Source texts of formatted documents
========================================================================
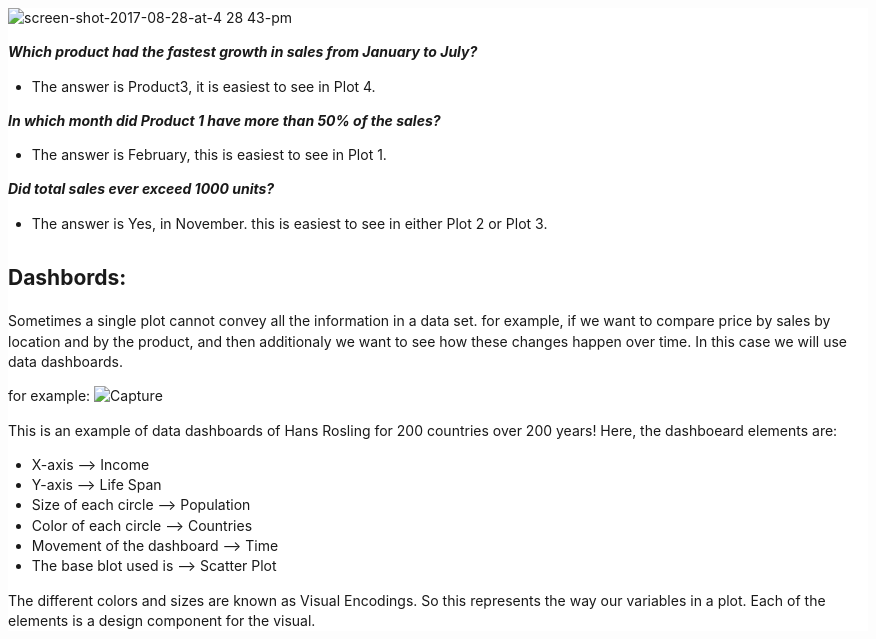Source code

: ![screen-shot-2017-08-28-at-4 28 43-pm](https://user-images.githubusercontent.com/91827137/163564667-082c99c0-bf98-42d1-bfeb-f8a65e0e2e0f.png)

***Which product had the fastest growth in sales from January to July?***
- The answer is Product3, it is easiest to see in Plot 4.

***In which month did Product 1 have more than 50% of the sales?***
- The answer is February, this is easiest to see in Plot 1.

***Did total sales ever exceed 1000 units?***
- The answer is Yes, in November. this is easiest to see in either Plot 2 or Plot 3.

## Dashbords:

Sometimes a single plot cannot convey all the information in a data set. for example, if we want to compare price by sales by location and by the product, and then additionaly we want to see how these changes happen over time. In this case we will use data dashboards.

for example:
![Capture](https://user-images.githubusercontent.com/91827137/163566552-1deab859-c731-494c-916c-66df00aed277.PNG)

This is an example of data dashboards of Hans Rosling for 200 countries over 200 years!
Here, the dashboeard elements are:
- X-axis --> Income
- Y-axis --> Life Span
- Size of each circle --> Population
- Color of each circle --> Countries
-  Movement of the dashboard --> Time
-  The base blot used is --> Scatter Plot

The different colors and sizes are known as Visual Encodings. So this represents the way our variables in a plot. Each of the elements is a design component for the visual.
========================================================================
Update the entries by replacing "Life Span" with "Life Expectancy" and leaving all other source text unchanged. Omit the pictures from your answer.

Source code

: ![screen-shot-2017-08-28-at-4 28 43-pm](https://user-images.githubusercontent.com/91827137/163564667-082c99c0-bf98-42d1-bfeb-f8a65e0e2e0f.png)

***Which product had the fastest growth in sales from January to July?***
- The answer is Product3, it is easiest to see in Plot 4.

***In which month did Product 1 have more than 50% of the sales?***
- The answer is February, this is easiest to see in Plot 1.

***Did total sales ever exceed 1000 units?***
- The answer is Yes, in November. this is easiest to see in either Plot 2 or Plot 3.

## Dashbords:

Sometimes a single plot cannot convey all the information in a data set. for example, if we want to compare price by sales by location and by the product, and then additionaly we want to see how these changes happen over time. In this case we will use data dashboards.

for example:
![Capture](https://user-images.githubusercontent.com/91827137/163566552-1deab859-c731-494c-916c-66df00aed277.PNG)

This is an example of data dashboards of Hans Rosling for 200 countries over 200 years!
Here, the dashboeard elements are:
- X-axis --> Income
- Y-axis --> Life Expectancy
- Size of each circle --> Population
- Color of each circle --> Countries
-  Movement of the dashboard --> Time
-  The base blot used is --> Scatter Plot

The different colors and sizes are known as Visual Encodings. So this represents the way our variables in a plot. Each of the elements is a design component for the visual.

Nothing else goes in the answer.